To evaluate the pharmacokinetics of L-threonate after single or multiple oral administrations and its safety profile in healthy Chinese volunteers.
This was an open-label, single- and multiple-dose study. The subjects were assigned to receive a single dose, 675, 2025, or 4050 mg, of calcium L-threonate ( n=12) or repeated doses of 2025 mg twice daily for 4 d ( n=12). Serial plasma and urine samples were analyzed with HPLC-MS/MS. Pharmacokinetic parameters of L-threonate were calculated using non-compartmental analysis with WinNonlin software.
In the single dose group, C max reached at 2.0 h and the mean t 1/2 was approximately 2.5 h. Area under curve (AUC) and C max increased with dose escalation, but dose proportionality was not observed over the range of 675 to 4050 mg.
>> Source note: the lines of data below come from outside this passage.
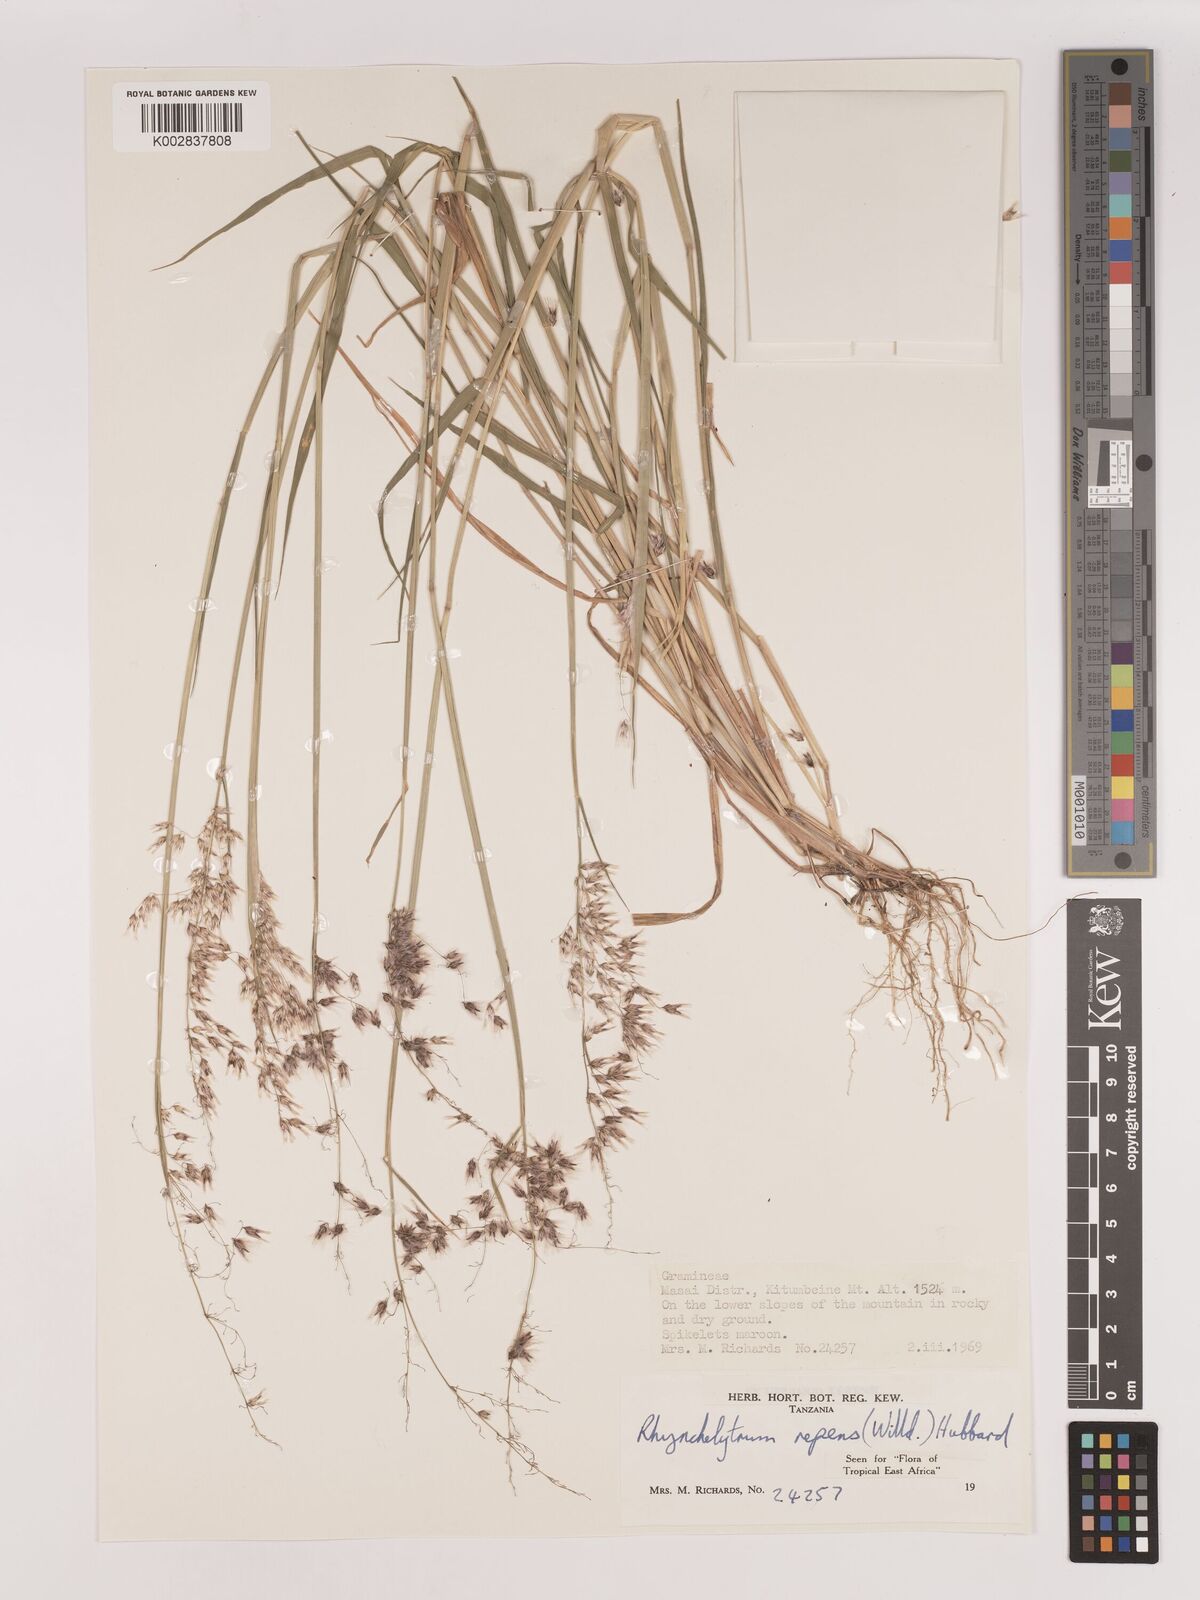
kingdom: Plantae
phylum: Tracheophyta
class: Liliopsida
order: Poales
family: Poaceae
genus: Melinis
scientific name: Melinis repens
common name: Rose natal grass
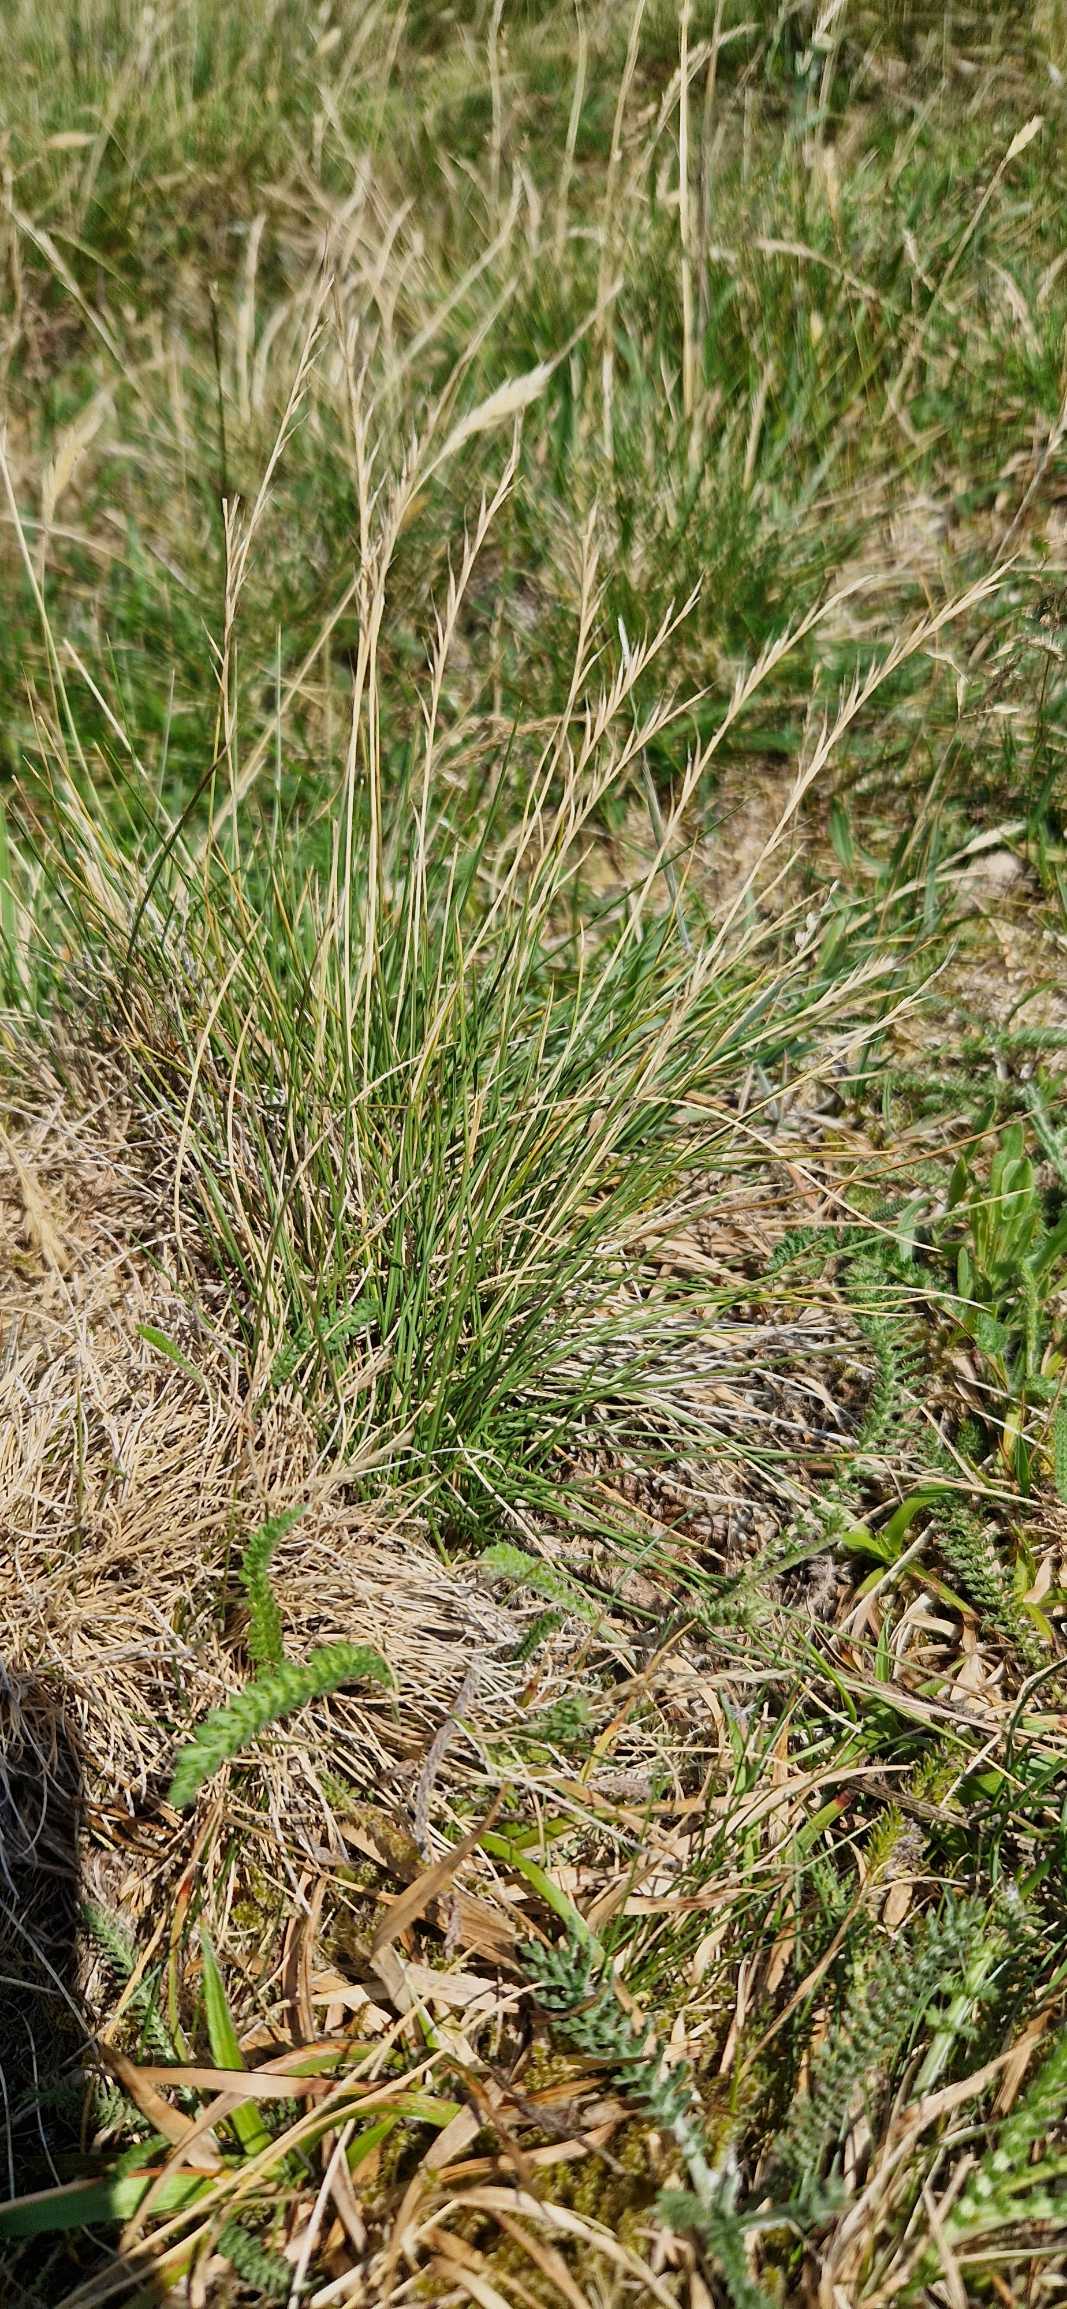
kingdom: Plantae
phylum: Tracheophyta
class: Liliopsida
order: Poales
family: Poaceae
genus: Nardus
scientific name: Nardus stricta
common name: Katteskæg
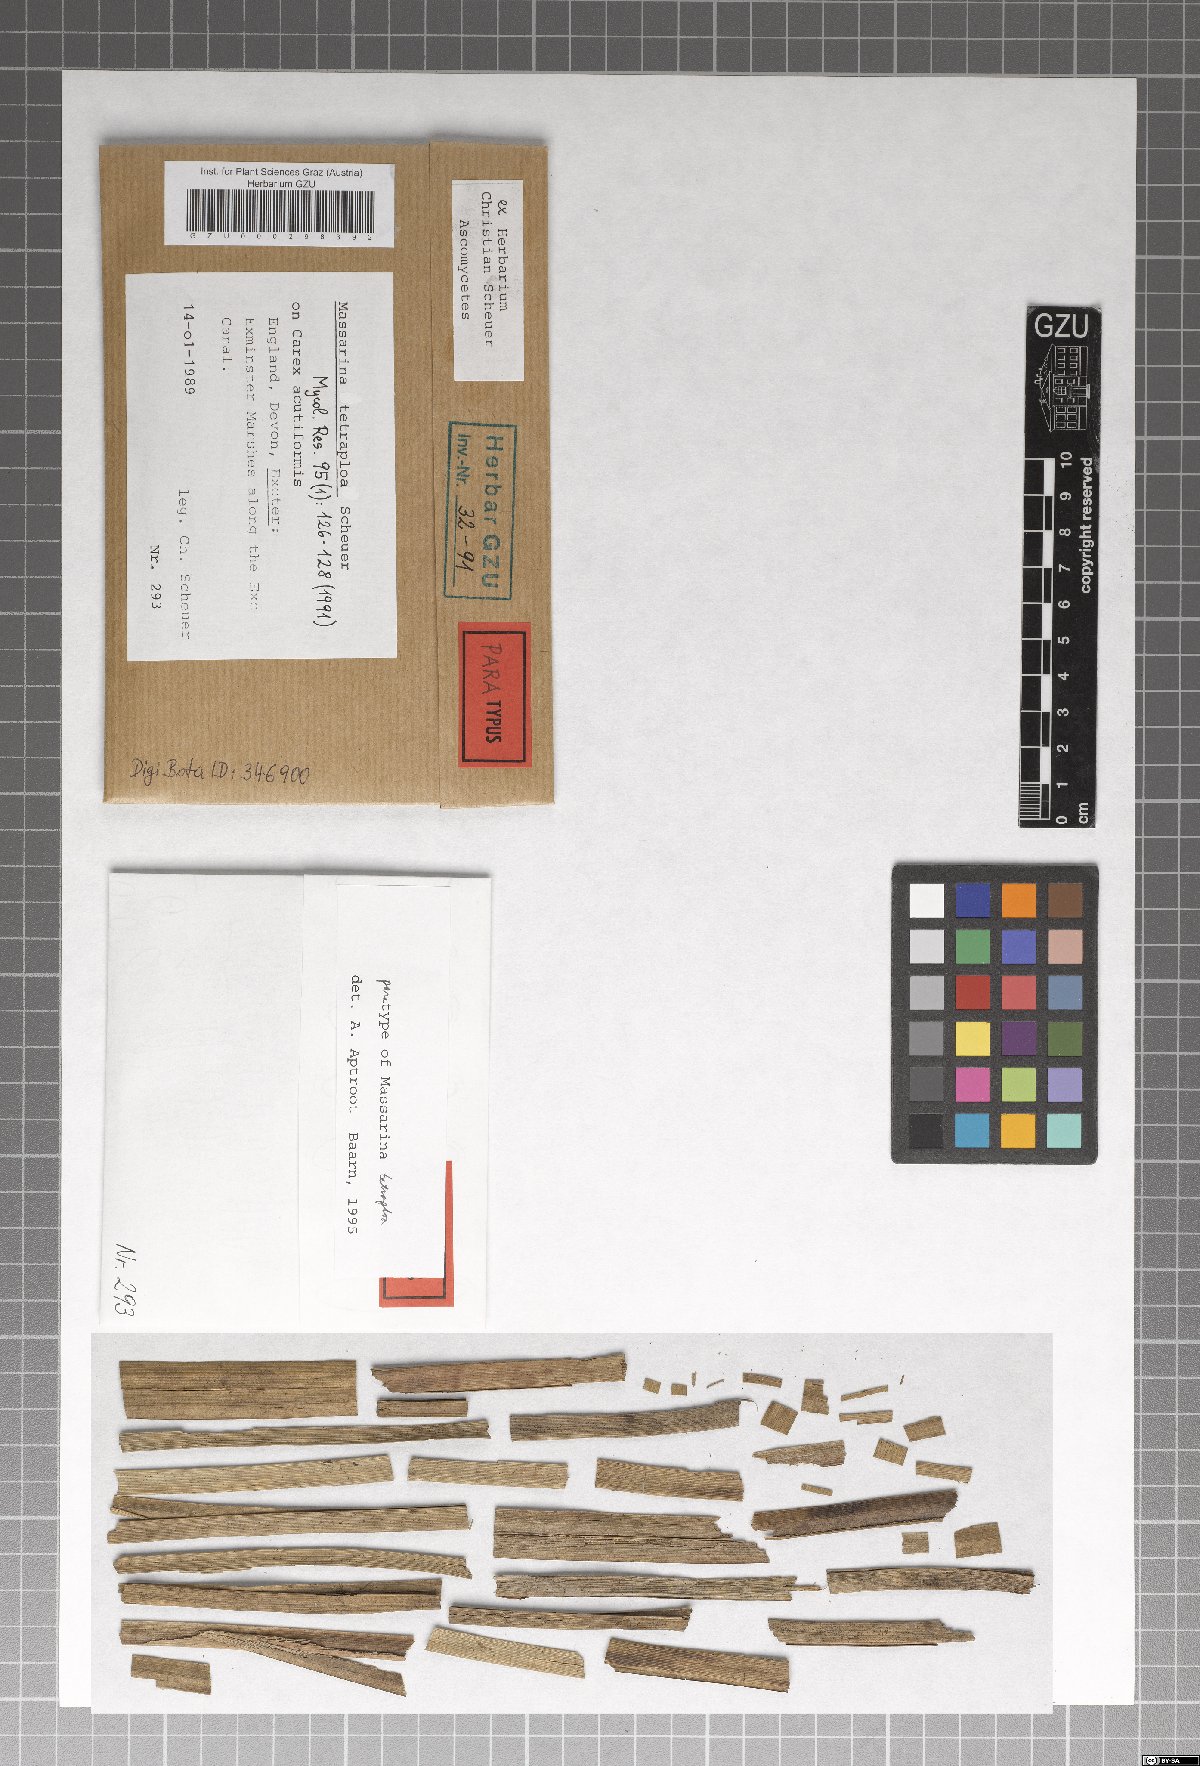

AUC and C max in the fasted subjects were lower compared with those in the non-fasted subjects. Cumulative urinary excretion of L-threonate over 24 h represented 5.9% of the administered dose with a mean Cl/r of 0.8 L/h. In the multiple-dose study, no accumulation appeared upon repeated doses of 2025 mg twice daily for 4 d. There were no serious adverse events that occurred during this study.
Calcium L-threonate was well tolerated in healthy Chinese subjects, with no pattern of dose-related adverse events. Plasma exposure increased with dose escalation, but linear pharmacokinetics were not observed over the studied doses. L-threonate was absorbed rapidly, and its absorption was enhanced by food intake. No systemic accumulation appeared after repeated administrations.